- _Work to be completed_
Each line of the data has to be retyped exactly as it is.

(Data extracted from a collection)
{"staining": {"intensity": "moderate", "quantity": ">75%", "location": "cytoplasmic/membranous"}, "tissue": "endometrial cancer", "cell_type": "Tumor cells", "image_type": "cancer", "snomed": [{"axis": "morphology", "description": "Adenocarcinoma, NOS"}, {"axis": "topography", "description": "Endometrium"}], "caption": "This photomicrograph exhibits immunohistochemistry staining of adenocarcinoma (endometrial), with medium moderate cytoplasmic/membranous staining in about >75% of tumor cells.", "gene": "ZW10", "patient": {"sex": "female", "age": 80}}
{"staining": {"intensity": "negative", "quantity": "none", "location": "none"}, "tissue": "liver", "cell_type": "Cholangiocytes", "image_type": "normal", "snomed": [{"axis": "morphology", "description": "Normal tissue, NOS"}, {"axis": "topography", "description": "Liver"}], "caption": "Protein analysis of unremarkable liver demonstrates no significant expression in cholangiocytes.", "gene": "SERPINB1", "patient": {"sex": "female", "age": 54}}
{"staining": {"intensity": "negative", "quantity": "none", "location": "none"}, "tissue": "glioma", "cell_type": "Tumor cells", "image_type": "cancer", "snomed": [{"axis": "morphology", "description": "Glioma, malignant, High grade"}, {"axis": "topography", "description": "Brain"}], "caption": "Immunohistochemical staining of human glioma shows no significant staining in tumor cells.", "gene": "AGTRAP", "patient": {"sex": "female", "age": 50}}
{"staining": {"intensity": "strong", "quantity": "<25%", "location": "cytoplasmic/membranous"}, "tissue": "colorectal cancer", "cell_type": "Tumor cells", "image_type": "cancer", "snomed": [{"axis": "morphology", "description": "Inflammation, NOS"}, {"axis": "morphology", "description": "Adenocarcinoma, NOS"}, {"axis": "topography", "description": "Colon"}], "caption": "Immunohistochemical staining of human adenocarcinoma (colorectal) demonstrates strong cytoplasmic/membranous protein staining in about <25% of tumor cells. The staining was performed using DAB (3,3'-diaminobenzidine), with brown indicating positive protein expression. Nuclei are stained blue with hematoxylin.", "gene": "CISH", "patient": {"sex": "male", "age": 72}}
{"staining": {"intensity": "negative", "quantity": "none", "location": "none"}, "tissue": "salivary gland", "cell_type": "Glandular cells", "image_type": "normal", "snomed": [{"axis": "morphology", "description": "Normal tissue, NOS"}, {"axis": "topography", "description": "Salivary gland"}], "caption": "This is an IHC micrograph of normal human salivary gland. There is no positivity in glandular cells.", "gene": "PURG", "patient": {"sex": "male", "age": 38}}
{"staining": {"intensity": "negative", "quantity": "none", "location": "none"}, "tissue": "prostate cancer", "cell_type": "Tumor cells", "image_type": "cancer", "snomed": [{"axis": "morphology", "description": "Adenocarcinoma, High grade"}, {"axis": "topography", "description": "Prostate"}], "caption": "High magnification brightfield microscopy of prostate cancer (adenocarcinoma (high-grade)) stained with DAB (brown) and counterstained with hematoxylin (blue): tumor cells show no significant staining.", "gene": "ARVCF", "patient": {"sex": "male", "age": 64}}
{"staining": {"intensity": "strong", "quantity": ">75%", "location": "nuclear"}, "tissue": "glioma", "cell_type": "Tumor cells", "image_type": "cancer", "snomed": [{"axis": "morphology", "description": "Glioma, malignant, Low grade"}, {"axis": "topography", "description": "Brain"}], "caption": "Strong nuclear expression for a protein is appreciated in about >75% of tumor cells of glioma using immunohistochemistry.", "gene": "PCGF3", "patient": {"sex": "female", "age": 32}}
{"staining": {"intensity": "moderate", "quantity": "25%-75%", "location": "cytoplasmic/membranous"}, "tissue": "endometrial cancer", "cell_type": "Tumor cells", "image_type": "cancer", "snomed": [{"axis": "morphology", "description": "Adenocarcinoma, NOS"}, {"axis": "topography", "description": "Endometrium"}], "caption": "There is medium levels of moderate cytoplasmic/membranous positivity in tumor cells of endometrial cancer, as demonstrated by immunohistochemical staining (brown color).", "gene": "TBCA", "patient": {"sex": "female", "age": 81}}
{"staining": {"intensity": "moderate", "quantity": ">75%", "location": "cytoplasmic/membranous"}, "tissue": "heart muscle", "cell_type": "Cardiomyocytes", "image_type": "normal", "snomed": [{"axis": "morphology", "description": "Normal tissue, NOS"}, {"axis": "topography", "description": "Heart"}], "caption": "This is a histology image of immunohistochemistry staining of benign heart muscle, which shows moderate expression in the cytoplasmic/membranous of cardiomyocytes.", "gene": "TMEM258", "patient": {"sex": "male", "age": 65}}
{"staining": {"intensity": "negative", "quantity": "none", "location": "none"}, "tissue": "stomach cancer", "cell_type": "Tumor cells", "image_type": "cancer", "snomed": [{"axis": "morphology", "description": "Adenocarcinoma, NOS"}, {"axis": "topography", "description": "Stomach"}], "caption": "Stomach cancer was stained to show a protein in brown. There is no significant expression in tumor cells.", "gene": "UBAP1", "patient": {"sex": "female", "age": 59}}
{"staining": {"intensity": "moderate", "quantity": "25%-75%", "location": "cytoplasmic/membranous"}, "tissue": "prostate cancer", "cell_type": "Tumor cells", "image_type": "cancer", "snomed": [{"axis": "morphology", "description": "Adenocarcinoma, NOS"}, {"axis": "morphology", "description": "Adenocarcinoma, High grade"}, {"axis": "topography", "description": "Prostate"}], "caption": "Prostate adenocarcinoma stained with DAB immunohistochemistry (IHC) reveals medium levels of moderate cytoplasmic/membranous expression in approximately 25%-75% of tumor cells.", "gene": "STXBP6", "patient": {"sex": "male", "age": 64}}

- _Your response_
{"staining": {"intensity": "moderate", "quantity": ">75%", "location": "cytoplasmic/membranous"}, "tissue": "endometrial cancer", "cell_type": "Tumor cells", "image_type": "cancer", "snomed": [{"axis": "morphology", "description": "Adenocarcinoma, NOS"}, {"axis": "topography", "description": "Endometrium"}], "caption": "This photomicrograph exhibits immunohistochemistry staining of adenocarcinoma (endometrial), with medium moderate cytoplasmic/membranous staining in about >75% of tumor cells.", "gene": "ZW10", "patient": {"sex": "female", "age": 80}}
{"staining": {"intensity": "negative", "quantity": "none", "location": "none"}, "tissue": "liver", "cell_type": "Cholangiocytes", "image_type": "normal", "snomed": [{"axis": "morphology", "description": "Normal tissue, NOS"}, {"axis": "topography", "description": "Liver"}], "caption": "Protein analysis of unremarkable liver demonstrates no significant expression in cholangiocytes.", "gene": "SERPINB1", "patient": {"sex": "female", "age": 54}}
{"staining": {"intensity": "negative", "quantity": "none", "location": "none"}, "tissue": "glioma", "cell_type": "Tumor cells", "image_type": "cancer", "snomed": [{"axis": "morphology", "description": "Glioma, malignant, High grade"}, {"axis": "topography", "description": "Brain"}], "caption": "Immunohistochemical staining of human glioma shows no significant staining in tumor cells.", "gene": "AGTRAP", "patient": {"sex": "female", "age": 50}}
{"staining": {"intensity": "strong", "quantity": "<25%", "location": "cytoplasmic/membranous"}, "tissue": "colorectal cancer", "cell_type": "Tumor cells", "image_type": "cancer", "snomed": [{"axis": "morphology", "description": "Inflammation, NOS"}, {"axis": "morphology", "description": "Adenocarcinoma, NOS"}, {"axis": "topography", "description": "Colon"}], "caption": "Immunohistochemical staining of human adenocarcinoma (colorectal) demonstrates strong cytoplasmic/membranous protein staining in about <25% of tumor cells. The staining was performed using DAB (3,3'-diaminobenzidine), with brown indicating positive protein expression. Nuclei are stained blue with hematoxylin.", "gene": "CISH", "patient": {"sex": "male", "age": 72}}
{"staining": {"intensity": "negative", "quantity": "none", "location": "none"}, "tissue": "salivary gland", "cell_type": "Glandular cells", "image_type": "normal", "snomed": [{"axis": "morphology", "description": "Normal tissue, NOS"}, {"axis": "topography", "description": "Salivary gland"}], "caption": "This is an IHC micrograph of normal human salivary gland. There is no positivity in glandular cells.", "gene": "PURG", "patient": {"sex": "male", "age": 38}}
{"staining": {"intensity": "negative", "quantity": "none", "location": "none"}, "tissue": "prostate cancer", "cell_type": "Tumor cells", "image_type": "cancer", "snomed": [{"axis": "morphology", "description": "Adenocarcinoma, High grade"}, {"axis": "topography", "description": "Prostate"}], "caption": "High magnification brightfield microscopy of prostate cancer (adenocarcinoma (high-grade)) stained with DAB (brown) and counterstained with hematoxylin (blue): tumor cells show no significant staining.", "gene": "ARVCF", "patient": {"sex": "male", "age": 64}}
{"staining": {"intensity": "strong", "quantity": ">75%", "location": "nuclear"}, "tissue": "glioma", "cell_type": "Tumor cells", "image_type": "cancer", "snomed": [{"axis": "morphology", "description": "Glioma, malignant, Low grade"}, {"axis": "topography", "description": "Brain"}], "caption": "Strong nuclear expression for a protein is appreciated in about >75% of tumor cells of glioma using immunohistochemistry.", "gene": "PCGF3", "patient": {"sex": "female", "age": 32}}
{"staining": {"intensity": "moderate", "quantity": "25%-75%", "location": "cytoplasmic/membranous"}, "tissue": "endometrial cancer", "cell_type": "Tumor cells", "image_type": "cancer", "snomed": [{"axis": "morphology", "description": "Adenocarcinoma, NOS"}, {"axis": "topography", "description": "Endometrium"}], "caption": "There is medium levels of moderate cytoplasmic/membranous positivity in tumor cells of endometrial cancer, as demonstrated by immunohistochemical staining (brown color).", "gene": "TBCA", "patient": {"sex": "female", "age": 81}}
{"staining": {"intensity": "moderate", "quantity": ">75%", "location": "cytoplasmic/membranous"}, "tissue": "heart muscle", "cell_type": "Cardiomyocytes", "image_type": "normal", "snomed": [{"axis": "morphology", "description": "Normal tissue, NOS"}, {"axis": "topography", "description": "Heart"}], "caption": "This is a histology image of immunohistochemistry staining of benign heart muscle, which shows moderate expression in the cytoplasmic/membranous of cardiomyocytes.", "gene": "TMEM258", "patient": {"sex": "male", "age": 65}}
{"staining": {"intensity": "negative", "quantity": "none", "location": "none"}, "tissue": "stomach cancer", "cell_type": "Tumor cells", "image_type": "cancer", "snomed": [{"axis": "morphology", "description": "Adenocarcinoma, NOS"}, {"axis": "topography", "description": "Stomach"}], "caption": "Stomach cancer was stained to show a protein in brown. There is no significant expression in tumor cells.", "gene": "UBAP1", "patient": {"sex": "female", "age": 59}}
{"staining": {"intensity": "moderate", "quantity": "25%-75%", "location": "cytoplasmic/membranous"}, "tissue": "prostate cancer", "cell_type": "Tumor cells", "image_type": "cancer", "snomed": [{"axis": "morphology", "description": "Adenocarcinoma, NOS"}, {"axis": "morphology", "description": "Adenocarcinoma, High grade"}, {"axis": "topography", "description": "Prostate"}], "caption": "Prostate adenocarcinoma stained with DAB immunohistochemistry (IHC) reveals medium levels of moderate cytoplasmic/membranous expression in approximately 25%-75% of tumor cells.", "gene": "STXBP6", "patient": {"sex": "male", "age": 64}}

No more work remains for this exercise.